■ **SERIE DE EJERCICIOS**
1 - Transcribe el fragmento sobre el inicio de la homilía, empezando por "1. Antes de" y siguiendo hasta "de un museo.", ambos incluidos.
2 - Según el fragmento sobre el inicio de la homilía, ¿qué busca alcanzar la Palabra de Dios?

■ **EXTRACTO DEL DOCUMENTO**

--------------------

Los primeros momentos son decisivos incluso antes de pronunciar palabra alguna. Por eso, me gustaría ofrecerte algunas pistas para preparar un punto de partida atractivo.

                1. Antes de comenzar a hablar, levanta la vista y sal al encuentro de tus oyentes. En breves momentos, estarán atentos y dispuestos a regalarte su interés. Al evitar dirigir primero la atención a tus notas, estarás mostrando verdadero cuidado por aquellos que tienes delante. Lo decisivo no es lo que tienes que decir, sino cómo quieres favorecerles a través de tus palabras. La homilía, como cualquier comunicación, constituye una relación. Seamos audiocéntricos. La Palabra de Dios busca alcanzar la vida de las personas, no ser contemplada en la vitrina de un museo.

--------------------

■ **DATOS PROPORCIONADOS**
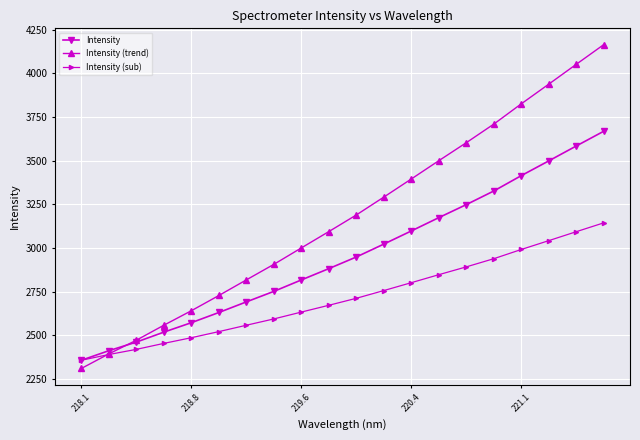

Which series has the widest spread of values?

Intensity (trend)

--------------------

■ **RESPUESTAS DE ACTIVIDADES**
1 -
1. Antes de comenzar a hablar, levanta la vista y sal al encuentro de tus oyentes. En breves momentos, estarán atentos y dispuestos a regalarte su interés. Al evitar dirigir primero la atención a tus notas, estarás mostrando verdadero cuidado por aquellos que tienes delante. Lo decisivo no es lo que tienes que decir, sino cómo quieres favorecerles a través de tus palabras. La homilía, como cualquier comunicación, constituye una relación. Seamos audiocéntricos. La Palabra de Dios busca alcanzar la vida de las personas, no ser contemplada en la vitrina de un museo.

2 - La vida de las personas.